City Hall insiders say the friction between City Hall and the redevelopment authority has been building for some time.
They also say the mayor wants more immediate results downtown that he can take credit for.
Apparently, the "There is no I in team" approach City Hall used to preach is gone.
Then there is the high school project.
For more than a decade city officials have been talking about rebuilding the 1960-era school.
Dumas campaigned on it when he was re-elected last fall.
Now the mayor has taken the project, and even a feasibility study for the project, out of his capital improvement plan.
In laymen's terms, that means there is no intention to make even preliminary progress toward a high school project for many years to come.
Instead, the mayor plans to do patchwork repairs to the school, such as roof replacements and new lockers.
The two changes in position by the mayor are dramatic and it is all very strange indeed.
The 'nothing' election
If Seinfeld was a show about nothing, then the 2008 presidential race is becoming the campaign about nothing.
The campaign has been reduced to a daily search for the candidate who suffered a slip of the tongue that day. Or, failing that, a search for an outrageous comment made by an associate of a candidate.
We have had Barack Obama's "bitter" small town comment. There was Hillary Clinton's dodging sniper fire comment. And John McCain had his confusion of Sunni and Shiite Muslims being backed by Iran.
Heated commentary followed each flub for days on end.
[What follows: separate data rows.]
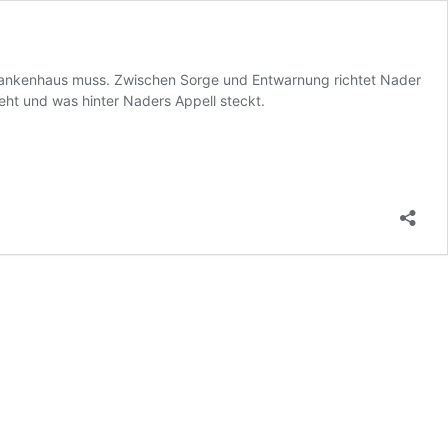
 Krankenhaus muss. Zwischen Sorge und Entwarnung richtet Nader
geht und was hinter Naders Appell steckt.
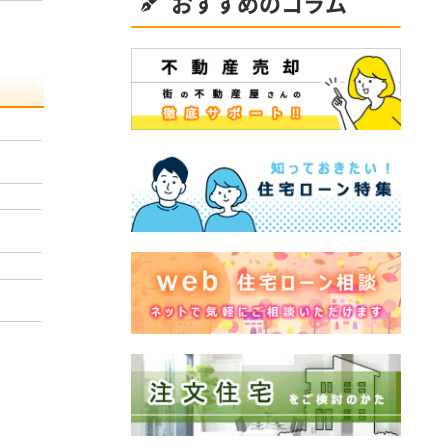
おすすめのコラム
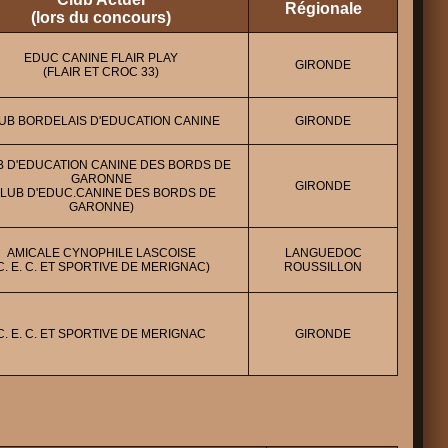
Régionale
(lors du concours)
EDUC CANINE FLAIR PLAY
GIRONDE
(FLAIR ET CROC 33)
UB BORDELAIS D'EDUCATION CANINE
GIRONDE
 D'EDUCATION CANINE DES BORDS DE
GARONNE
GIRONDE
CLUB D'EDUC.CANINE DES BORDS DE
GARONNE)
AMICALE CYNOPHILE LASCOISE
LANGUEDOC
C. E. C. ET SPORTIVE DE MERIGNAC)
ROUSSILLON
C. E. C. ET SPORTIVE DE MERIGNAC
GIRONDE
There is a school of thought that these comments provide important insight into the character and mindset of the candidates.
But, the dwelling on verbal miscues has become obsessive to the point that nearly all serious consideration of the candidates has ended.
There has been precious little talk from the candidates and those covering them for the past few months about health care, the mortgage crisis, oil prices or even the war in Iraq.
Obama complained the other day that it took panelists 45 minutes to ask an issue-related question in a debate Wednesday.
The media instead dwells on the trivial and the candidates fuel it by harping on their opponents foul-ups.
In other words, it's yada, yada, yada. Just like in Seinfeld.